# PS Alternative



## matausbayern (2. Januar 2013)

Weiss jemand eine AdobePhotoshop-Aternative? Keine "rundum-Bearbeitungen", sondern einfache Veränderungen von dunklen bzw. zu hellen Bildern? Auch Bildverkleinerungen oder das Anfertigen von Ausschnitten wäre super. 
Dafür den PS zu kaufen, ist mir allerdings zu teuer.


----------



## Sprint (2. Januar 2013)

Hängt von deinem System ab, aber für alle großen Systeme kostenlos erhältlich ist GIMP. Und ist noch bei Bedarf ähnlich leistungsstark wie PS.


----------



## matausbayern (2. Januar 2013)

Sprint hat gesagt.:


> Hängt von deinem System ab, aber für alle großen Systeme kostenlos erhältlich ist GIMP. Und ist noch bei Bedarf ähnlich leistungsstark wie PS.



Danke Sprint, das geht ja schnell mit der Antwort. Mein Pc läuft auf Windows. Da sollte Gimp laufen oder?


----------



## Martin Schaefer (2. Januar 2013)

Wie schon so oft hier im Forum empfohlen:
Schau dir unbedingt "Adobe Photoshop Lightroom" an. Ist eine wirklich tolle Software, die genau deinen Anforderungen gerecht werden sollte und viel viel weniger kostet, als das Monster "Adobe Photoshop".

Viele Grüße
Martin


----------



## Sprint (3. Januar 2013)

Jep. Einfach mal nach GIMP googeln, dann solltest du schon auf der richtigen Seite landen.
Viel Spaß damit.


----------



## Jan-Frederik Stieler (3. Januar 2013)

Hallo,
ich kann dir von Gimp nur abraten. Die Bedienung ist echt gewöhnungsbedürftig.

Eine andere Alternative wäre http://www.getpaint.net/

Viele Grüße


----------



## chmee (13. Januar 2013)

Wie im Artikel diskutiert ist diese Aktion unglücklich verlaufen und SO nicht gedacht.
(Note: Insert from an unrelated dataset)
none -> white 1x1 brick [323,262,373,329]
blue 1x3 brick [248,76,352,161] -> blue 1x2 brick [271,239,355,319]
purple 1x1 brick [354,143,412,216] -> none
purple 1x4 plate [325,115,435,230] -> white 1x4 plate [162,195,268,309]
Es gibt KEIN offizielles Statement, dass es nun kostenlos wäre.

mfg chmee


----------



## derpfaff (17. Januar 2013)

Auch wenn die Frage schon ein paar Tage her ist, aber ich nutze sehr viel Paint.NET. Es bietet die von dir genannten Funktionen und auch Filter bzw. Effekte, man kann mit Ebenen arbeiten und PlugIns installieren.
Nur die Kanäle habe ich noch nicht gefunden, aber ich habe mal von einem Plugin gelesen, was dies ermöglichen soll.

Na ja, als kostenlose Alternative finde ich es völlig ausreichend und nicht zu komplex!

Gruß
derPfaff

EDIT: sehe gerade, dass die oben genannte Seite getpaint genau das von mir beschriebene Programm ist, sorry...


----------